Your instructions:
Please copy the lines from the line with "I'm after the" to the line with "-0.011270, 0.064501, 0.586741]]", substituting "camera parameters" for "camera details" and changing nothing else. Leave the pictures out of your answer.
=== Dataset extract ===
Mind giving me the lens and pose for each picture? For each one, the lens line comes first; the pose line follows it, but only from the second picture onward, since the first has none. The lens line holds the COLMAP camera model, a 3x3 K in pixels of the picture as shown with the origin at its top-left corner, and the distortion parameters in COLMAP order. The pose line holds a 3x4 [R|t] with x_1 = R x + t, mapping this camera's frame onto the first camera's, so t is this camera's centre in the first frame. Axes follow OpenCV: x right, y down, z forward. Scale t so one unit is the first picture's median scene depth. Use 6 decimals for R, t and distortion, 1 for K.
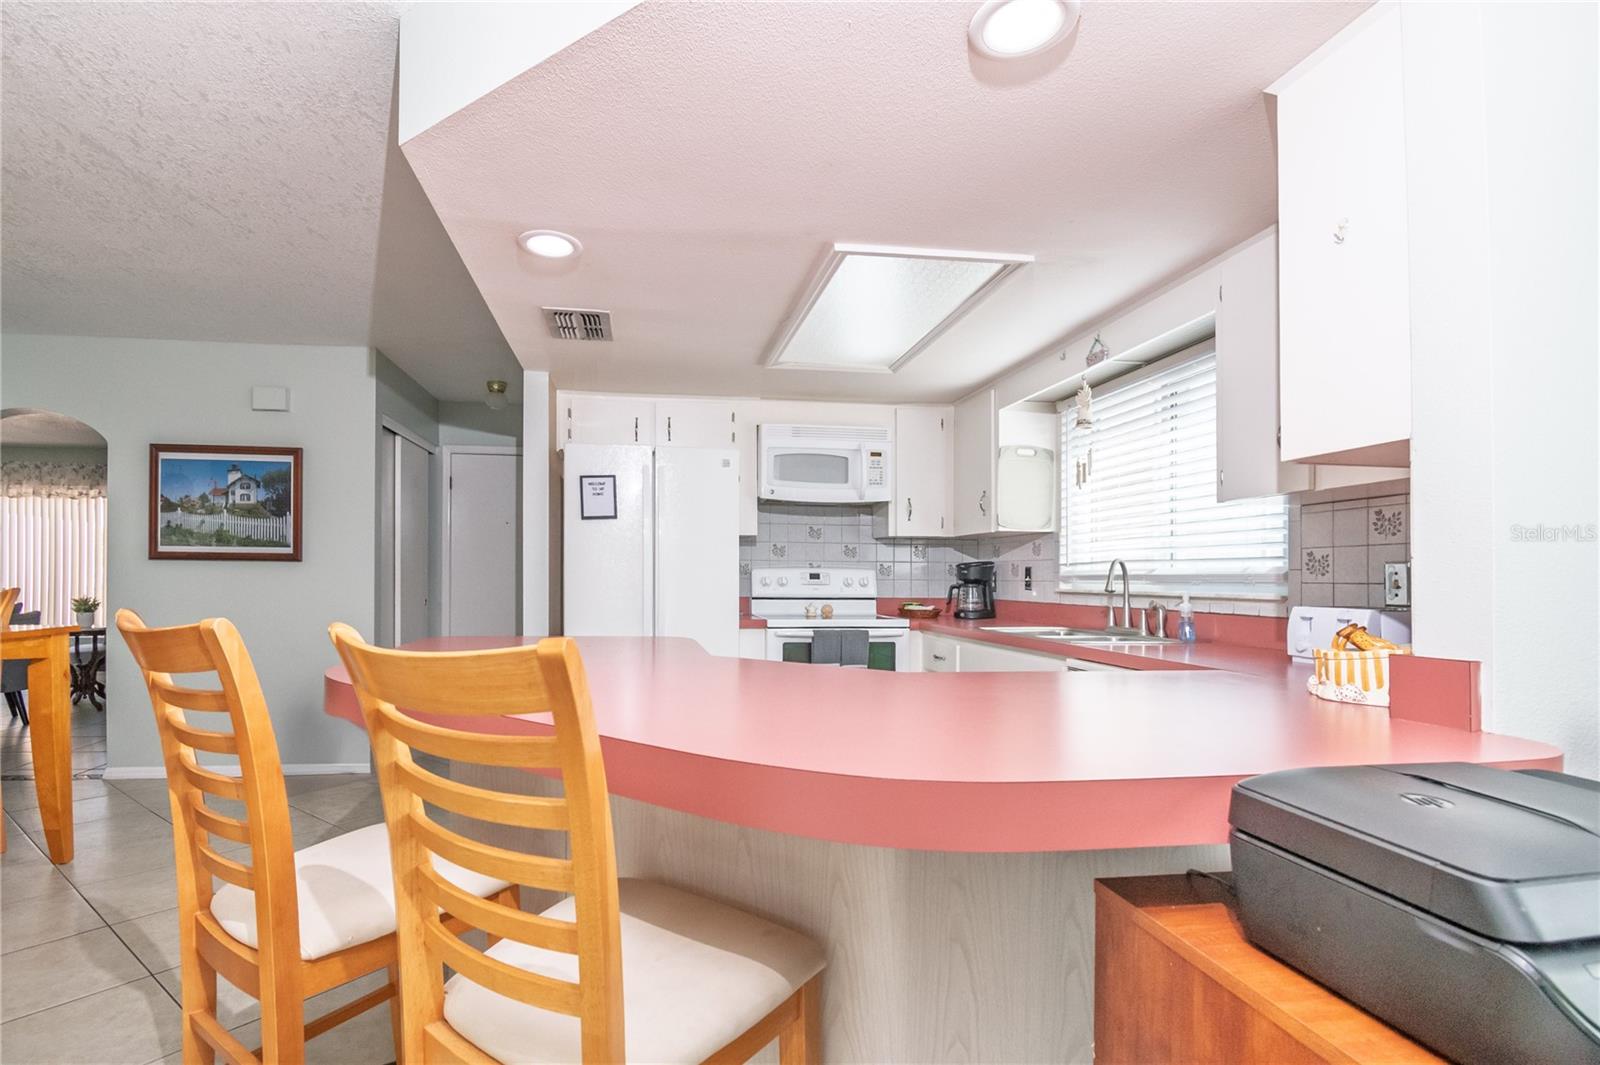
===
=== Dataset extract ===
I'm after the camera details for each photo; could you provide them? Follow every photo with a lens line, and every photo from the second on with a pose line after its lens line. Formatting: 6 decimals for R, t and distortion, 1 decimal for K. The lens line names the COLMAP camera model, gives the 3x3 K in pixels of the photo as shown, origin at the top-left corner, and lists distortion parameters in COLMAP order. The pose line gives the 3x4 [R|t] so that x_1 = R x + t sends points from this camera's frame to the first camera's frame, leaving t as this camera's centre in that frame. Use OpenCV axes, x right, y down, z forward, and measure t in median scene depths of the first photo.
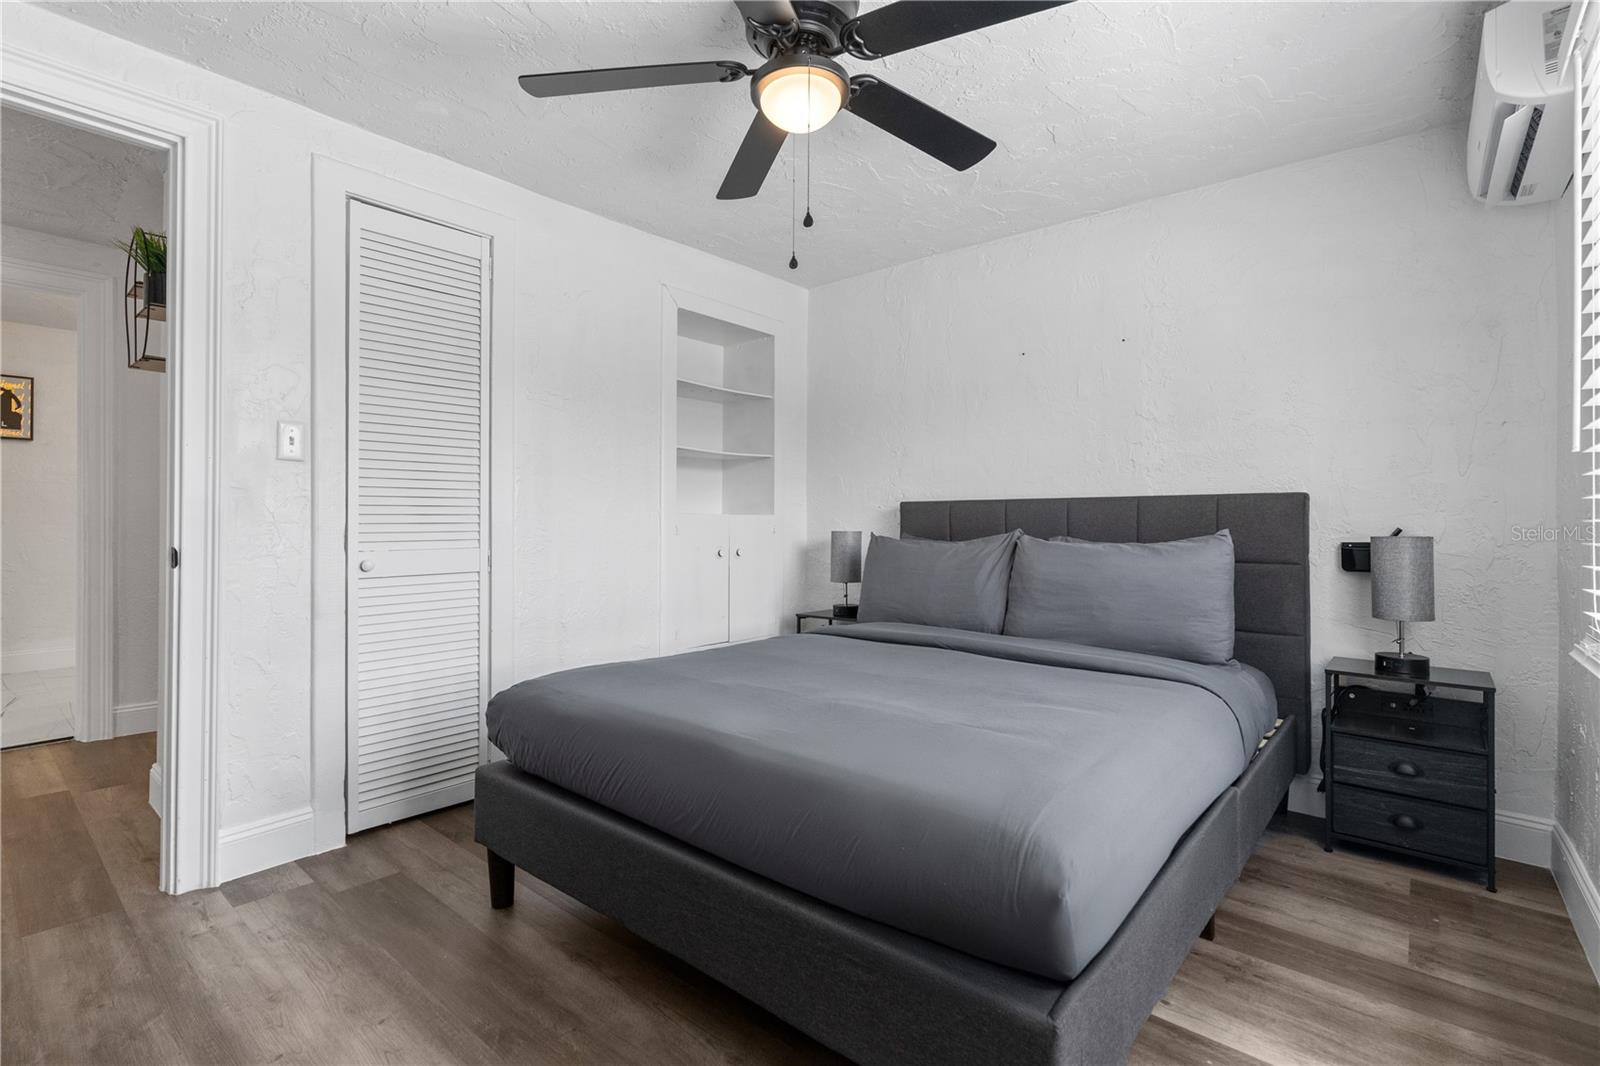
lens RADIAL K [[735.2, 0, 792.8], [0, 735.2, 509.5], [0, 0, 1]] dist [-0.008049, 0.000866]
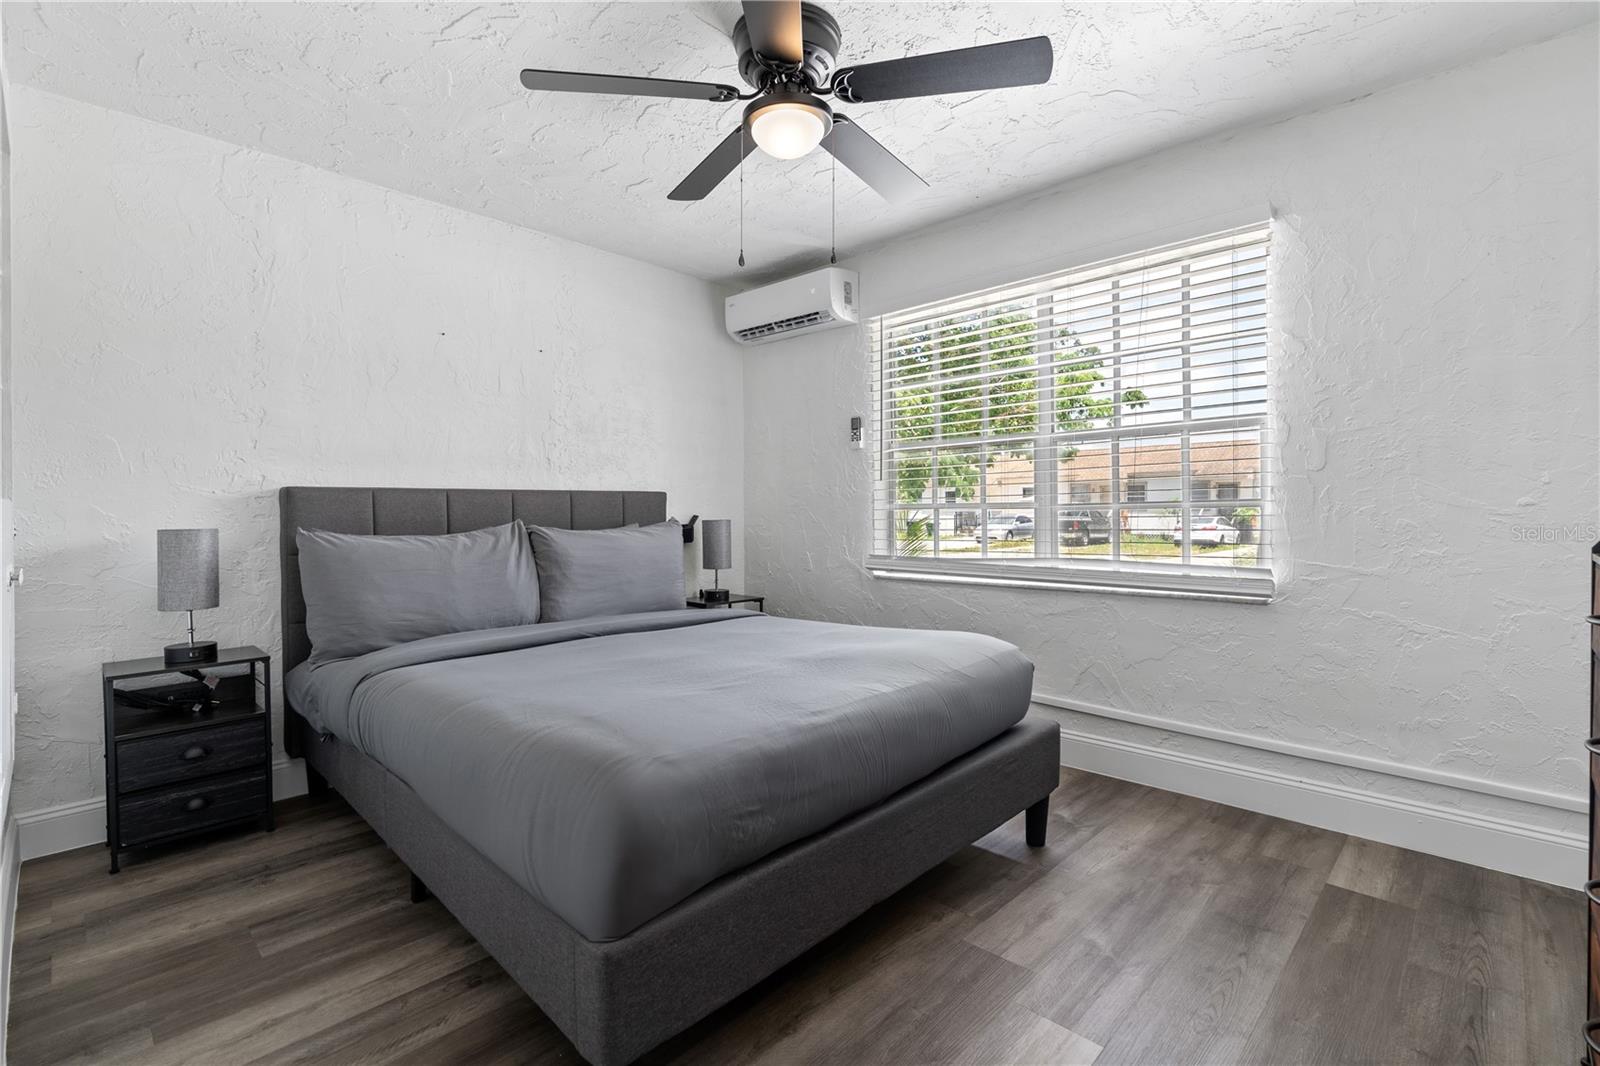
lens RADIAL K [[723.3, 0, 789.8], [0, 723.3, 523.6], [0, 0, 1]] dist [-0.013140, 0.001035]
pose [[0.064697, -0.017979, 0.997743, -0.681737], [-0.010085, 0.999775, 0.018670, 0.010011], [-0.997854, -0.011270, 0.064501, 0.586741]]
===
Answer:
I'm after the camera parameters for each photo; could you provide them? Follow every photo with a lens line, and every photo from the second on with a pose line after its lens line. Formatting: 6 decimals for R, t and distortion, 1 decimal for K. The lens line names the COLMAP camera model, gives the 3x3 K in pixels of the photo as shown, origin at the top-left corner, and lists distortion parameters in COLMAP order. The pose line gives the 3x4 [R|t] so that x_1 = R x + t sends points from this camera's frame to the first camera's frame, leaving t as this camera's centre in that frame. Use OpenCV axes, x right, y down, z forward, and measure t in median scene depths of the first photo.
lens RADIAL K [[735.2, 0, 792.8], [0, 735.2, 509.5], [0, 0, 1]] dist [-0.008049, 0.000866]
lens RADIAL K [[723.3, 0, 789.8], [0, 723.3, 523.6], [0, 0, 1]] dist [-0.013140, 0.001035]
pose [[0.064697, -0.017979, 0.997743, -0.681737], [-0.010085, 0.999775, 0.018670, 0.010011], [-0.997854, -0.011270, 0.064501, 0.586741]]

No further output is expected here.